Page-level text extractions:
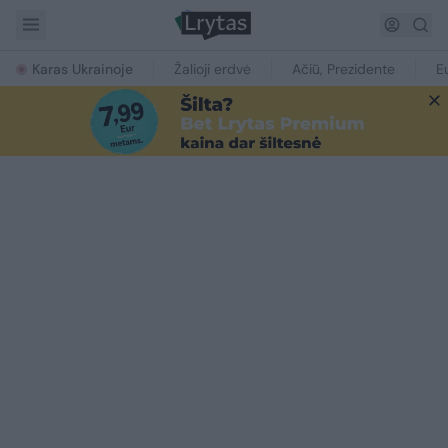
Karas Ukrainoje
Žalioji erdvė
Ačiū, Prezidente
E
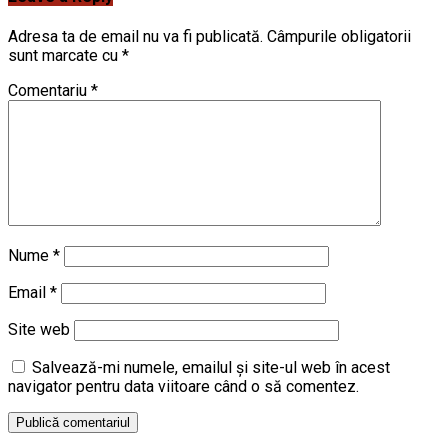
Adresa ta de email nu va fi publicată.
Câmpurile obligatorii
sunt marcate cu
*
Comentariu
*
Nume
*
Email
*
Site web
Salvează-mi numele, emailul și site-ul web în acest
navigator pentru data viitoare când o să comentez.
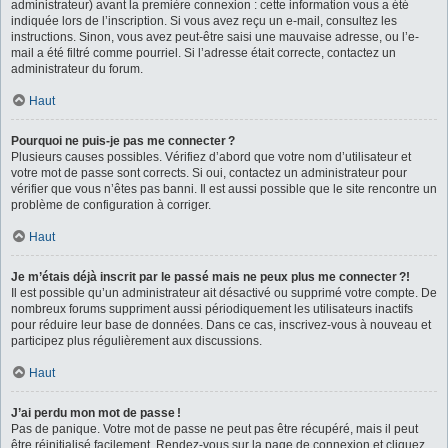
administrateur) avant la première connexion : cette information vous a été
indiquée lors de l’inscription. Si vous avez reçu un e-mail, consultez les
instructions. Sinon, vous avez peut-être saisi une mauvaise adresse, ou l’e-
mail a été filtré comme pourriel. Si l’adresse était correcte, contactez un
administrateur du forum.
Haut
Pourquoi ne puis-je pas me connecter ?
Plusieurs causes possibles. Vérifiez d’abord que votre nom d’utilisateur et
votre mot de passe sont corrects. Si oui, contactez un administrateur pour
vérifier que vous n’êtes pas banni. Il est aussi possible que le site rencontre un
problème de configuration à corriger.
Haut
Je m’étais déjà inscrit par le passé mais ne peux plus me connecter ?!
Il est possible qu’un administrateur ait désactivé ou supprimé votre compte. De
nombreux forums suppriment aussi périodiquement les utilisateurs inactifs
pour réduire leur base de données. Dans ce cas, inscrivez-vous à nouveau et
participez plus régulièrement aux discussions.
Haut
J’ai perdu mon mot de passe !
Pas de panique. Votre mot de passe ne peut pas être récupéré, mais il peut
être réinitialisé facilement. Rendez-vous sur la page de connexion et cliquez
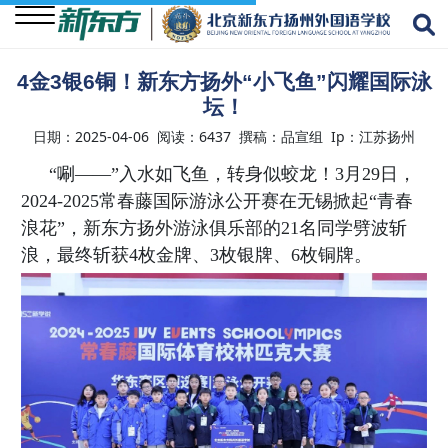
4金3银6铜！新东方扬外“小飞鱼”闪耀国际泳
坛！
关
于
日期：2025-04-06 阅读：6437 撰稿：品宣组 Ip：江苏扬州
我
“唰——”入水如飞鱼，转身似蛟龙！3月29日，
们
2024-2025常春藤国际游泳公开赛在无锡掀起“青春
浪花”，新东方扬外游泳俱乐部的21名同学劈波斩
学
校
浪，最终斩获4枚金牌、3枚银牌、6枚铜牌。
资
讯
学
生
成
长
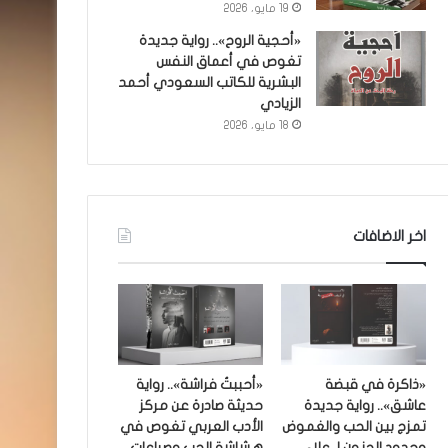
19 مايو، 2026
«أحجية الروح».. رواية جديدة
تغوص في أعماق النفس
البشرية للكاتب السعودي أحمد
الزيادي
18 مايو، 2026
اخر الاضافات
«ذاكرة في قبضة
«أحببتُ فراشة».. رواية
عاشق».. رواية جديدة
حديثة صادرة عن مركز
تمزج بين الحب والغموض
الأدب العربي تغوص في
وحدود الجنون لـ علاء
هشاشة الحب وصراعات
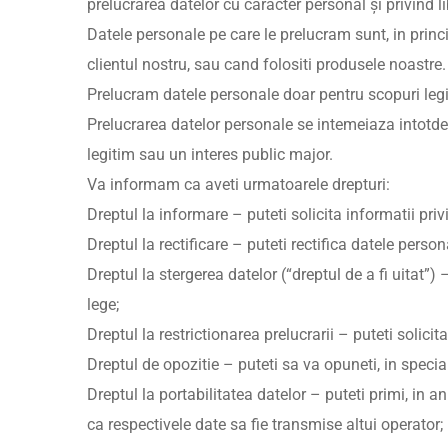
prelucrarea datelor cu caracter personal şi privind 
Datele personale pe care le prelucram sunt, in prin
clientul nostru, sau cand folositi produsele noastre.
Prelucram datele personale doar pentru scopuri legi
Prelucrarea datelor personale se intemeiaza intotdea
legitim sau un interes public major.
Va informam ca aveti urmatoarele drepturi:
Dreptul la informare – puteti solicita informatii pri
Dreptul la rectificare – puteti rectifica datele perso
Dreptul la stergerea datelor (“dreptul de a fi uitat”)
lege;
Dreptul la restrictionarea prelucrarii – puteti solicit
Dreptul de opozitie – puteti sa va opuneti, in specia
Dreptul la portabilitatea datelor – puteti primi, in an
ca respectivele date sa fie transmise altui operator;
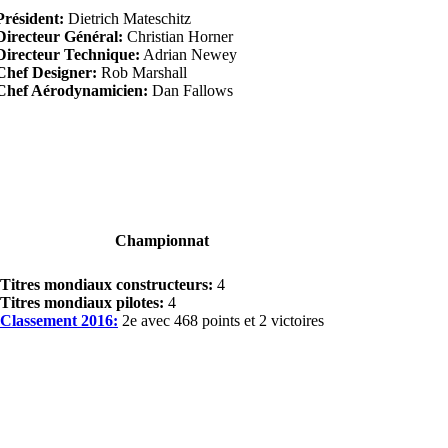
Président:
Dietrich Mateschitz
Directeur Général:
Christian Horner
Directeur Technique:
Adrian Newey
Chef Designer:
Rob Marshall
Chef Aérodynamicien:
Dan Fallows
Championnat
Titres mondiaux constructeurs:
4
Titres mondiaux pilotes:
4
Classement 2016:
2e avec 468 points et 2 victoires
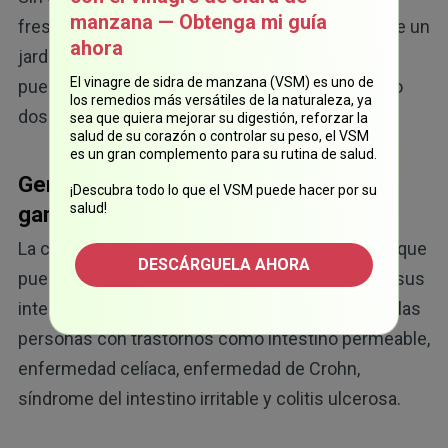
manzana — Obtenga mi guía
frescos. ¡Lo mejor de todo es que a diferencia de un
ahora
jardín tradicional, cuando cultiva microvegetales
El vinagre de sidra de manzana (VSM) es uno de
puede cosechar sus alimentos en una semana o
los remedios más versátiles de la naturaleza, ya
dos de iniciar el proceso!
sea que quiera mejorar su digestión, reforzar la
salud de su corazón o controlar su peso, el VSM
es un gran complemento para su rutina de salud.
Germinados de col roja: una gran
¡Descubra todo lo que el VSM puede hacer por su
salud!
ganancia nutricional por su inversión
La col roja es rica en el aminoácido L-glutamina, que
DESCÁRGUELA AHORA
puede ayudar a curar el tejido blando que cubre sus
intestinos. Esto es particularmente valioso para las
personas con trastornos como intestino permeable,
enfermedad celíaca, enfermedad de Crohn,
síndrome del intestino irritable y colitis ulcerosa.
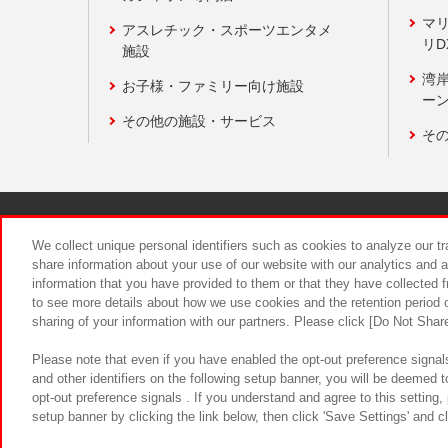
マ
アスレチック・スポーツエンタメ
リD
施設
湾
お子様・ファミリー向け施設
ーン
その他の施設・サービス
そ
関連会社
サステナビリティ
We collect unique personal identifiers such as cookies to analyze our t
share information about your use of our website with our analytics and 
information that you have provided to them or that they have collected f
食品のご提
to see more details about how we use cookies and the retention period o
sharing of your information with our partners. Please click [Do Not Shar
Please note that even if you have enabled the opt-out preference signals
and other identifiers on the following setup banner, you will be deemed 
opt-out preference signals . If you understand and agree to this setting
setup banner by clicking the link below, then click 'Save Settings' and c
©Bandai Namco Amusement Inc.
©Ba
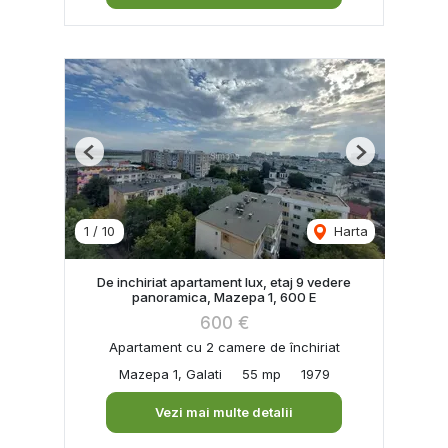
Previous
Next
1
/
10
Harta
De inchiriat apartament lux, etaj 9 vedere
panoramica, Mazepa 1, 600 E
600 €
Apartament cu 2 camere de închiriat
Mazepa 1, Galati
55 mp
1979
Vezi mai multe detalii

==

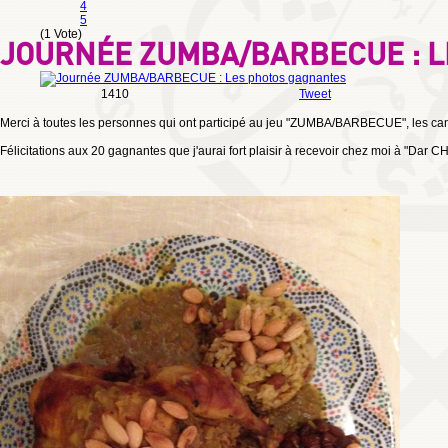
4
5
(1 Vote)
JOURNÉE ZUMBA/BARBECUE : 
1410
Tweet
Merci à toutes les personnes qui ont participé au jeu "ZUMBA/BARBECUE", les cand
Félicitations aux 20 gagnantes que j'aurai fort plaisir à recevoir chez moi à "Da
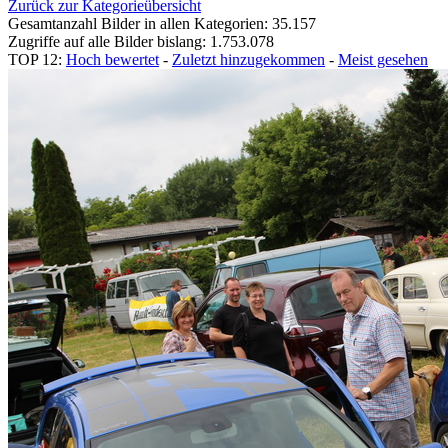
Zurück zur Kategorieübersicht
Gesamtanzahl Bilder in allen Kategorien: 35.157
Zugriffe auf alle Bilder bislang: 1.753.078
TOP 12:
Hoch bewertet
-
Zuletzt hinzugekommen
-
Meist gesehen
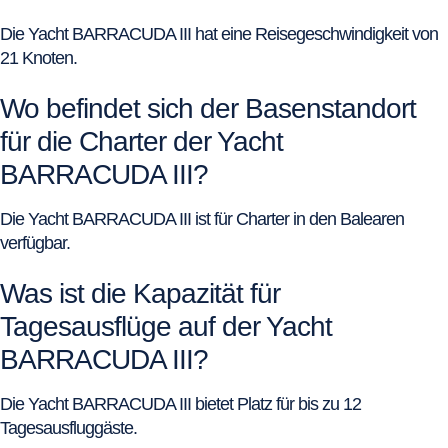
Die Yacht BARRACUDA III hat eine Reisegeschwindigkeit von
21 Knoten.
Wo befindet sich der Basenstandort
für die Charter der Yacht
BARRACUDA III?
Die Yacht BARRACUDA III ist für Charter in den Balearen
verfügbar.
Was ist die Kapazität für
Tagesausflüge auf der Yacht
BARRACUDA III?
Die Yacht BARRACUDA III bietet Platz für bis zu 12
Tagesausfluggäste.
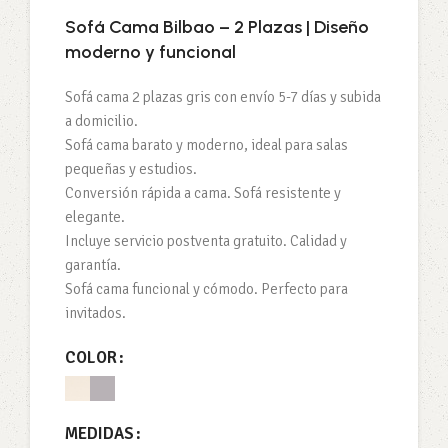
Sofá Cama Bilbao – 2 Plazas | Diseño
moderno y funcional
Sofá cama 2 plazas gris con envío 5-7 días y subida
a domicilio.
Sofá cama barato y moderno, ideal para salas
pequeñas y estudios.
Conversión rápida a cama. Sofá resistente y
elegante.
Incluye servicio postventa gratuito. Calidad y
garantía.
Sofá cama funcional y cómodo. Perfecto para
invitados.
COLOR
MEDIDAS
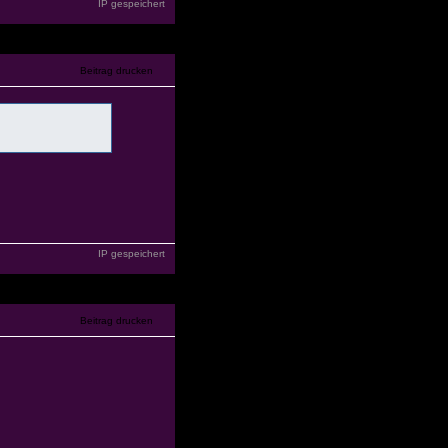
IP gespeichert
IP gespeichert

---

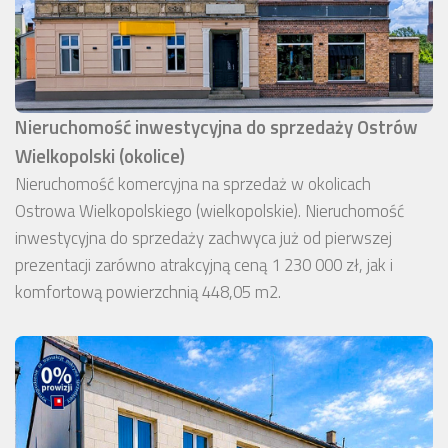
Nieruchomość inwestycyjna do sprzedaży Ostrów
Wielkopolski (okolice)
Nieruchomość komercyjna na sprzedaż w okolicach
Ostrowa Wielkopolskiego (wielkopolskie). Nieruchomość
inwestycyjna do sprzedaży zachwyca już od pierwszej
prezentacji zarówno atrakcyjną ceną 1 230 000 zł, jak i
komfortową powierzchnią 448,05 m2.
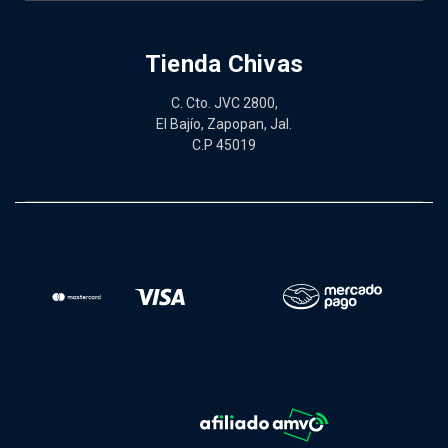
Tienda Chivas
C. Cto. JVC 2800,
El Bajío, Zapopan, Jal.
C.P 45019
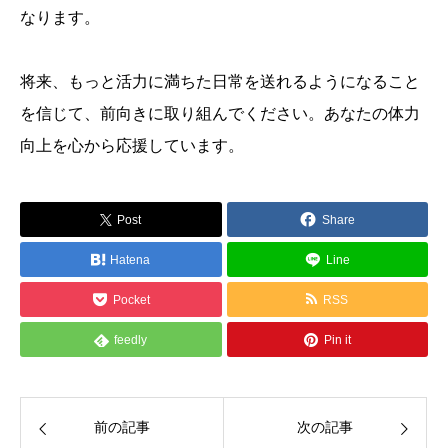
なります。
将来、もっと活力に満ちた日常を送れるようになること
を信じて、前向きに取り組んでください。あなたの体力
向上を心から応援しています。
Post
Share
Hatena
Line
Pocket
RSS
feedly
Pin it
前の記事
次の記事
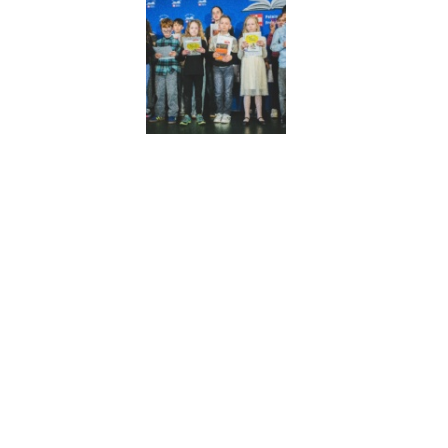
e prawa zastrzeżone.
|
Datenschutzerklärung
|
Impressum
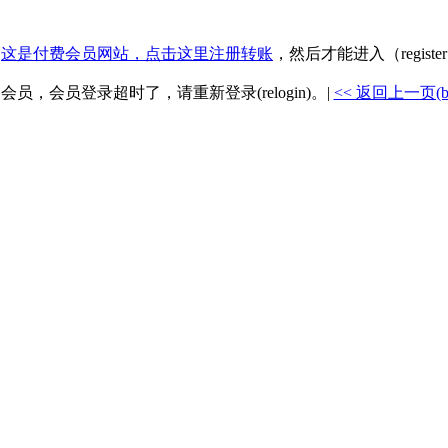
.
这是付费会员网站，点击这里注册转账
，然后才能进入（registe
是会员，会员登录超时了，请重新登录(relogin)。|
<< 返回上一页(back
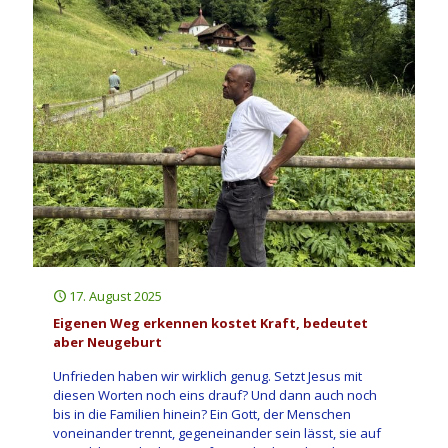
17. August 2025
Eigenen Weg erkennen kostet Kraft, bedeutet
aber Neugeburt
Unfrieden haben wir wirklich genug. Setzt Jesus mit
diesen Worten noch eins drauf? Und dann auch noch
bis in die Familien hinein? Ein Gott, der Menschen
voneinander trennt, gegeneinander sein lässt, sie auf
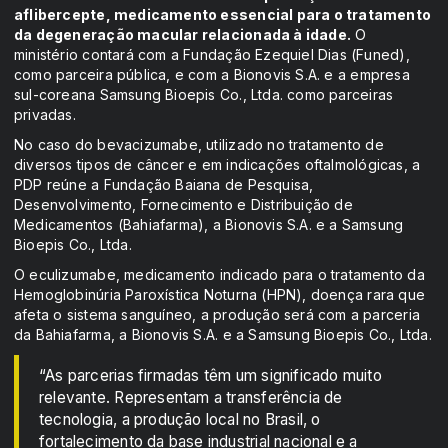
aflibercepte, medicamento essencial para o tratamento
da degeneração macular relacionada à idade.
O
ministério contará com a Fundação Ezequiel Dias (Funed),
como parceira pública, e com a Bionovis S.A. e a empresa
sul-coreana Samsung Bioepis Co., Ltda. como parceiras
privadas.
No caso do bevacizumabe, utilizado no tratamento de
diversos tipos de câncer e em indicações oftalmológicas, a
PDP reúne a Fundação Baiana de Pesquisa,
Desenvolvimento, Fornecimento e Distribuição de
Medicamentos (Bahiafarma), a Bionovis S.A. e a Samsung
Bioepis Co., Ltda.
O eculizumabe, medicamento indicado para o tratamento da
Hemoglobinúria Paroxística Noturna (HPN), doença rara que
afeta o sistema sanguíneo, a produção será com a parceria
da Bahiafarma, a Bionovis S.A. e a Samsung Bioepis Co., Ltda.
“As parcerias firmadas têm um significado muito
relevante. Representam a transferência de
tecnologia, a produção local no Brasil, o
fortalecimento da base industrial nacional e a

- [EXERCISE DESCRIPTION]:
Looking at the records above, tally the lines holding "Titres" and reply with that number only.

- [SOLUTION FOR THIS TASK]:
2